• Aim:
Pick up the review of the novel Bunny below and keep writing from its last sentence onward.

Wednesday, February 19, 2020

REVIEW: Bunny by Mona Awad

Title: Bunny
Author: Mona Awad
Genre: Adult Contemporary/Horror
Publisher: Harpercollins
Release Date: June 11, 2019
Acquired: Library borrow
Goodreads: ADD

Samantha Heather Mackey couldn't be more of an outsider in her small, highly selective MFA program at New England's Warren University. A scholarship student who prefers the company of her dark imagination to that of most people, she is utterly repelled by the rest of her fiction writing cohort--a clique of unbearably twee rich girls who call each other "Bunny," and seem to move and speak as one.

But everything changes when Samantha receives an invitation to the Bunnies' fabled "Smut Salon," and finds herself inexplicably drawn to their front door--ditching her only friend, Ava, in the process. As Samantha plunges deeper and deeper into the Bunnies' sinister yet saccharine world, beginning to take part in the ritualistic off-campus "Workshop" where they conjure their monstrous creations, the edges of reality begin to blur. Soon, her friendships with Ava and the Bunnies will be brought into deadly collision.

The spellbinding new novel from one of our most fearless chroniclers of the female experience, Bunny is a down-the-rabbit-hole tale of loneliness and belonging, friendship and desire, and the fantastic and terrible power of the imagination.

What, in the floppy-eared hell, did I just read?! This book was an entirely different breed of weird, and I mean that in the most complimentary and fascinating way. It was a sub-genre mash-up of dark academia and fantastical horror, combined with metaphorical and self-reflective bits that damn near blew my whole mind. Without question, Bunny is one of the most oddly satisfying books I have ever read.

Samantha Mackey is a grad school student at Warren University. Perpetually intimidated by her peers, and making little to no progress on her work, she spends most of her days in self-sabotaging conversation with her best, and equally as dark-minded friend, Ava. Their most favoured target for mockery is a group of women on Samantha's campus who call themselves the "Bunnies". Perfectly groomed, sickeningly sweet, and irritatingly cliqué-y, the Bunnies are both a wonder and a source of frustration for Samantha, so when they extend an invitation to join them for a weekly writing session (dubbed the 'Smut Salon) at their home, she decides to feed her curiosity. The further into the Bunny hole she falls, the further away she gets from reality, and the once-cherished friendship she held with Ava. Escaping their clutches comes with a price, one that Samantha could not have seen coming.

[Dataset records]
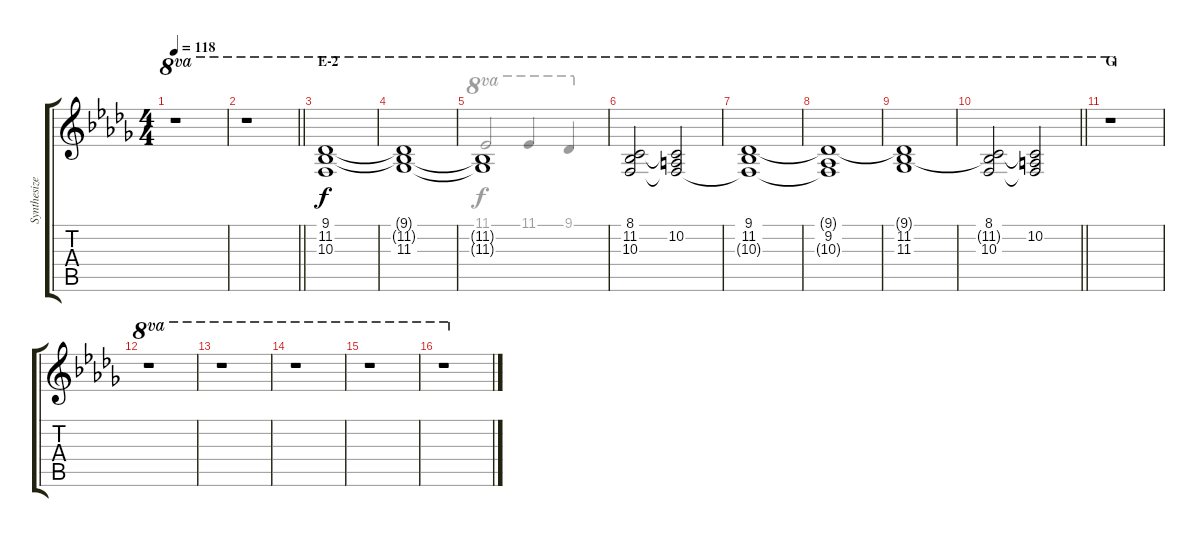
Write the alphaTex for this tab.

\track ("Synthesizer" "Synthesize") {instrument pad2warm}
\staff {score tabs}
\tuning (E4 B3 G3 D3 A2 E2) {hide}
\voice
\ts (4 4)
\tempo 118
\clef g2
\ks db
r.1{ot 8va dy f} |
\barLineRight lightlight
r.1{ot 8va} |
\section ("" "E-2")
(9.1 11.2 10.3).1{ot 8va} |
(9.1{t} 11.2{t} 11.3).1{ot 8va} |
(11.2{t} 11.3{t}).1{ot 8va} |
(8.1 11.2 10.3).2{ot 8va} (8.1{t} 10.2 10.3{t}).2{ot 8va} |
(9.1 11.2 10.3{t}).1{ot 8va} |
(9.1{t} 9.2 10.3{t}).1{ot 8va} |
(9.1{t} 11.2 11.3).1{ot 8va} |
\barLineRight lightlight
(8.1 11.2{t} 10.3).2{ot 8va} (8.1{t} 10.2 10.3{t}).2{ot 8va} |
\section ("" "G")
r.1{ot 8va} |
r.1{ot 8va} |
r.1{ot 8va} |
r.1{ot 8va} |
r.1{ot 8va} |
r.1{ot 8va}
\voice
\clef g2
\ottava regular
\simile none
\ks db
|
\barLineRight lightlight
|
|
|
11.1.2{ot 8va beam Up} 11.1.4{ot 8va beam Up} 9.1.4{ot 8va beam Up} |
|
|
|
|
\barLineRight lightlight
|
|
|
|
|
|
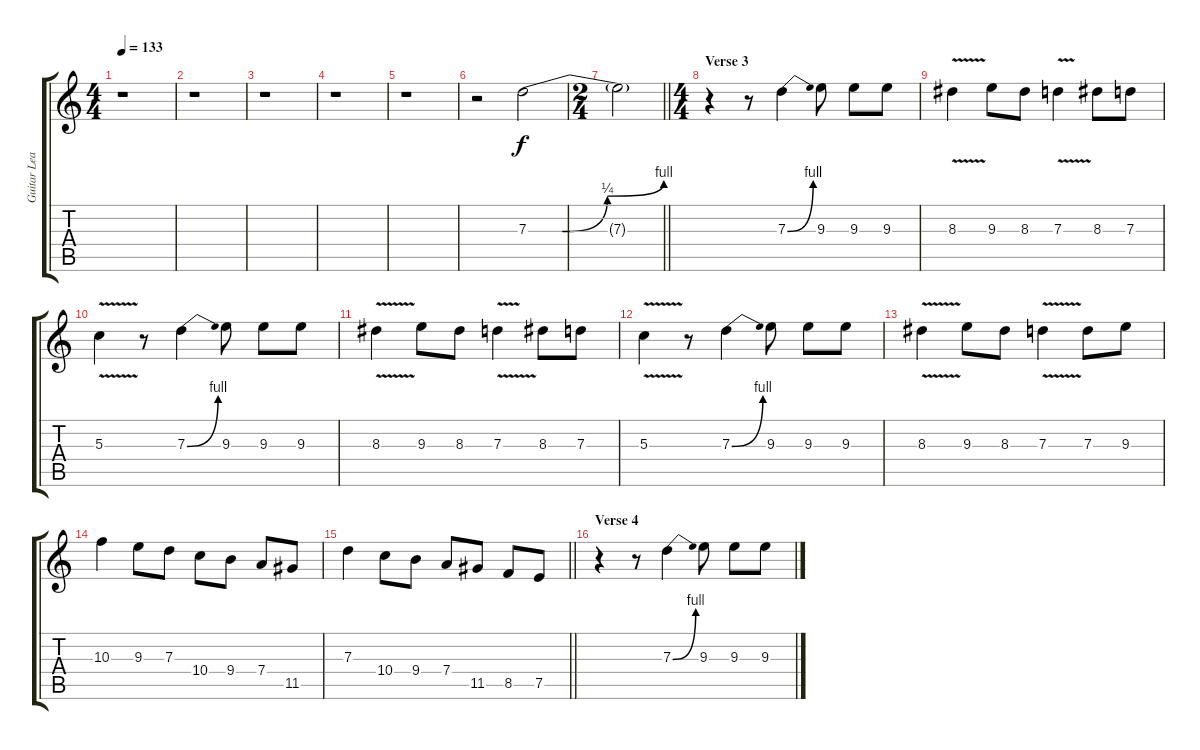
\track ("Guitar Lead 1" "Guitar Lea") {instrument distortionguitar}
\staff {score tabs}
\tuning (E4 B3 G3 D3 A2 E2) {hide}
\ts (4 4)
\tempo 133
\clef g2
\ks c
r.1{dy fff} |
r.1 |
r.1 |
r.1 |
r.1 |
r.2 7.3{be (custom 0 0 15 0 35 1 60 4)}.2{dy f} |
\ts (2 4)
\barLineRight lightlight
7.3{t}.2 |
\ts (4 4)
\section ("" "Verse 3")
r.4{balance 11} r.8 7.3{be (bend 0 0 60 4)}.4 9.3.8 9.3.8 9.3.8 |
8.3{v}.4 9.3.8 8.3.8 7.3{v}.4 8.3.8 7.3.8 |
5.3{v}.4 r.8 7.3{be (bend 0 0 60 4)}.4 9.3.8 9.3.8 9.3.8 |
8.3{v}.4 9.3.8 8.3.8 7.3{v}.4 8.3.8 7.3.8 |
5.3{v}.4 r.8 7.3{be (bend 0 0 60 4)}.4 9.3.8 9.3.8 9.3.8 |
8.3{v}.4 9.3.8 8.3.8 7.3{v}.4 7.3.8 9.3.8 |
10.3.4 9.3.8 7.3.8 10.4.8 9.4.8 7.4.8 11.5.8 |
\barLineRight lightlight
7.3.4 10.4.8 9.4.8 7.4.8 11.5.8 8.5.8 7.5.8 |
\section ("" "Verse 4")
r.4 r.8 7.3{be (bend 0 0 60 4)}.4 9.3.8 9.3.8 9.3.8
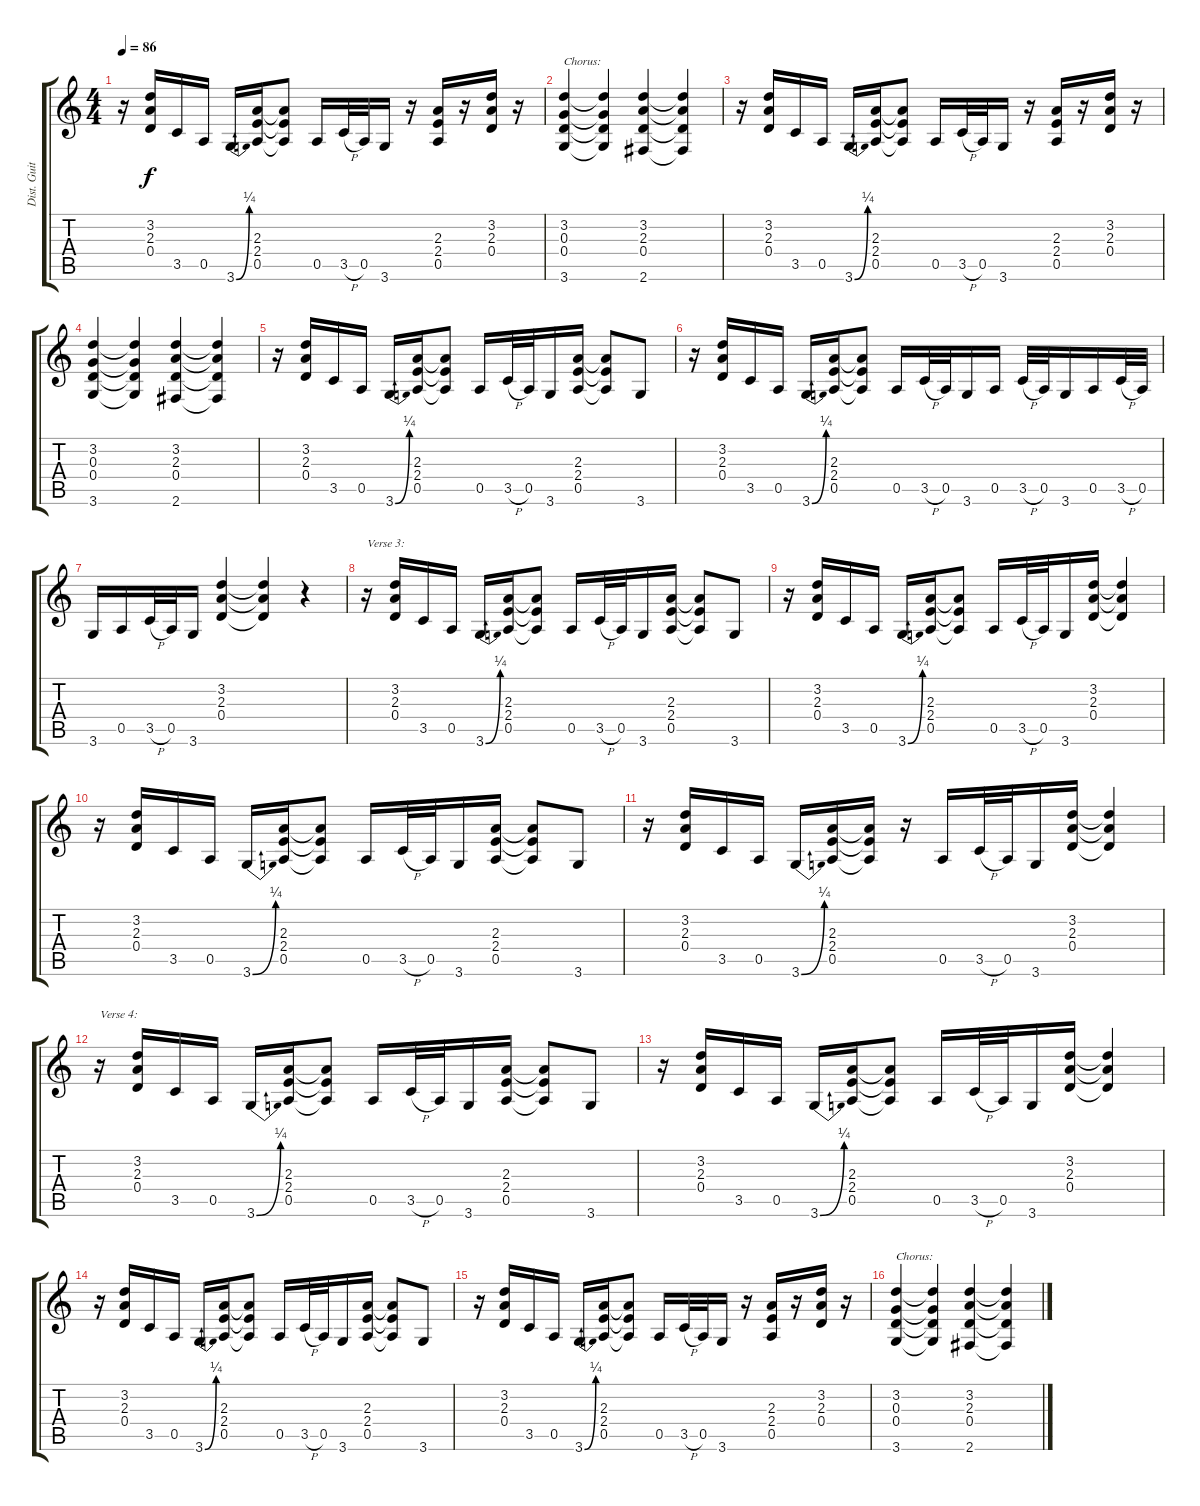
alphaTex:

\track ("Dist. Guitar 1" "Dist. Guit") {instrument distortionguitar}
\staff {score tabs}
\tuning (E4 B3 G3 D3 A2 E2) {hide}
\ts (4 4)
\tempo 86
\clef g2
\ks c
r.16{dy f} (3.2 2.3 0.4).16 3.5.16 0.5.16 3.6{be (bend 0 0 60 1)}.16 (2.3 2.4 0.5).16 (2.3{t} 2.4{t} 0.5{t}).8 0.5.16 3.5{h}.32 0.5.32 3.6.16 r.16 (2.3 2.4 0.5).16 r.16 (3.2 2.3 0.4).16 r.16 |
(3.2 0.3 0.4 3.6).4{txt "Chorus:"} (3.2{t} 0.3{t} 0.4{t} 3.6{t}).4 (3.2 2.3 0.4 2.6).4 (3.2{t} 2.3{t} 0.4{t} 2.6{t}).4 |
r.16 (3.2 2.3 0.4).16 3.5.16 0.5.16 3.6{be (bend 0 0 60 1)}.16 (2.3 2.4 0.5).16 (2.3{t} 2.4{t} 0.5{t}).8 0.5.16 3.5{h}.32 0.5.32 3.6.16 r.16 (2.3 2.4 0.5).16 r.16 (3.2 2.3 0.4).16 r.16 |
(3.2 0.3 0.4 3.6).4 (3.2{t} 0.3{t} 0.4{t} 3.6{t}).4 (3.2 2.3 0.4 2.6).4 (3.2{t} 2.3{t} 0.4{t} 2.6{t}).4 |
r.16 (3.2 2.3 0.4).16 3.5.16 0.5.16 3.6{be (bend 0 0 60 1)}.16 (2.3 2.4 0.5).16 (2.3{t} 2.4{t} 0.5{t}).8 0.5.16 3.5{h}.32 0.5.32 3.6.16 (2.3 2.4 0.5).16 (2.3{t} 2.4{t} 0.5{t}).8 3.6.8 |
r.16 (3.2 2.3 0.4).16 3.5.16 0.5.16 3.6{be (bend 0 0 60 1)}.16 (2.3 2.4 0.5).16 (2.3{t} 2.4{t} 0.5{t}).8 0.5.16 3.5{h}.32 0.5.32 3.6.16 0.5.16 3.5{h}.32 0.5.32 3.6.16 0.5.16 3.5{h}.32 0.5.32 |
3.6.16 0.5.16 3.5{h}.32 0.5.32 3.6.16 (3.2 2.3 0.4).4 (3.2{t} 2.3{t} 0.4{t}).4 r.4 |
r.16{txt "Verse 3:"} (3.2 2.3 0.4).16 3.5.16 0.5.16 3.6{be (bend 0 0 60 1)}.16 (2.3 2.4 0.5).16 (2.3{t} 2.4{t} 0.5{t}).8 0.5.16 3.5{h}.32 0.5.32 3.6.16 (2.3 2.4 0.5).16 (2.3{t} 2.4{t} 0.5{t}).8 3.6.8 |
r.16 (3.2 2.3 0.4).16 3.5.16 0.5.16 3.6{be (bend 0 0 60 1)}.16 (2.3 2.4 0.5).16 (2.3{t} 2.4{t} 0.5{t}).8 0.5.16 3.5{h}.32 0.5.32 3.6.16 (3.2 2.3 0.4).16 (3.2{t} 2.3{t} 0.4{t}).4 |
r.16 (3.2 2.3 0.4).16 3.5.16 0.5.16 3.6{be (bend 0 0 60 1)}.16 (2.3 2.4 0.5).16 (2.3{t} 2.4{t} 0.5{t}).8 0.5.16 3.5{h}.32 0.5.32 3.6.16 (2.3 2.4 0.5).16 (2.3{t} 2.4{t} 0.5{t}).8 3.6.8 |
r.16 (3.2 2.3 0.4).16 3.5.16 0.5.16 3.6{be (bend 0 0 60 1)}.16 (2.3 2.4 0.5).16 (2.3{t} 2.4{t} 0.5{t}).16 r.16 0.5.16 3.5{h}.32 0.5.32 3.6.16 (3.2 2.3 0.4).16 (3.2{t} 2.3{t} 0.4{t}).4 |
r.16{txt "Verse 4:"} (3.2 2.3 0.4).16 3.5.16 0.5.16 3.6{be (bend 0 0 60 1)}.16 (2.3 2.4 0.5).16 (2.3{t} 2.4{t} 0.5{t}).8 0.5.16 3.5{h}.32 0.5.32 3.6.16 (2.3 2.4 0.5).16 (2.3{t} 2.4{t} 0.5{t}).8 3.6.8 |
r.16 (3.2 2.3 0.4).16 3.5.16 0.5.16 3.6{be (bend 0 0 60 1)}.16 (2.3 2.4 0.5).16 (2.3{t} 2.4{t} 0.5{t}).8 0.5.16 3.5{h}.32 0.5.32 3.6.16 (3.2 2.3 0.4).16 (3.2{t} 2.3{t} 0.4{t}).4 |
r.16 (3.2 2.3 0.4).16 3.5.16 0.5.16 3.6{be (bend 0 0 60 1)}.16 (2.3 2.4 0.5).16 (2.3{t} 2.4{t} 0.5{t}).8 0.5.16 3.5{h}.32 0.5.32 3.6.16 (2.3 2.4 0.5).16 (2.3{t} 2.4{t} 0.5{t}).8 3.6.8 |
r.16 (3.2 2.3 0.4).16 3.5.16 0.5.16 3.6{be (bend 0 0 60 1)}.16 (2.3 2.4 0.5).16 (2.3{t} 2.4{t} 0.5{t}).8 0.5.16 3.5{h}.32 0.5.32 3.6.16 r.16 (2.3 2.4 0.5).16 r.16 (3.2 2.3 0.4).16 r.16 |
(3.2 0.3 0.4 3.6).4{txt "Chorus:"} (3.2{t} 0.3{t} 0.4{t} 3.6{t}).4 (3.2 2.3 0.4 2.6).4 (3.2{t} 2.3{t} 0.4{t} 2.6{t}).4
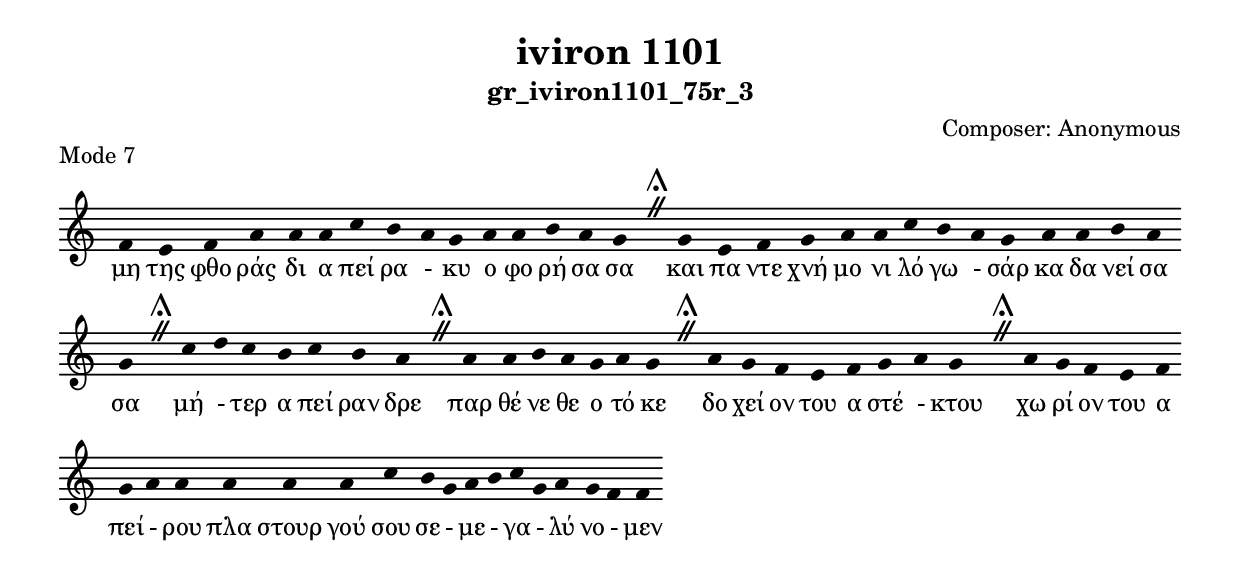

• Answer to the exercise:
Bunny is one of those books that can be so many different things depending on its reader. For me, it was a social commentary on the dangers of a hive-mind, especially on those who are more mentally susceptible to its mechanisms. Awad was brilliant in her choice to use fantastically horrible elements to symbolize influence and desperation. I found myself in Samantha during so many moments that I literally had to stop reading at those points. I think the best word I saw used to describe this book was "bonkers" because it was, it was absolutely insane, all while being incredibly purposeful in its madness. 

Dialogue is among the most important checkboxes for me as a reader, and unfortunately, not many authors have checked it. Awad checked it. She checked it with a gigantic, perfectly inked, checkmark. It's no easy feat to be metaphorical, symbolic, dark, AND witty. Bunny was successful in being all 4 of those things. I'd be hard-pressed to read another book like it this year.

Read if you like:

The Vegetarian by Han Kang
Her Body and Other Parties by Carmen Maria Machado
Eileen by Ottessa Moshfegh

Key themes: 
friendship, inclusion, jealousy, hive mentality, 
loneliness, mental health 



CLICK HERE to read about Mona on her author page.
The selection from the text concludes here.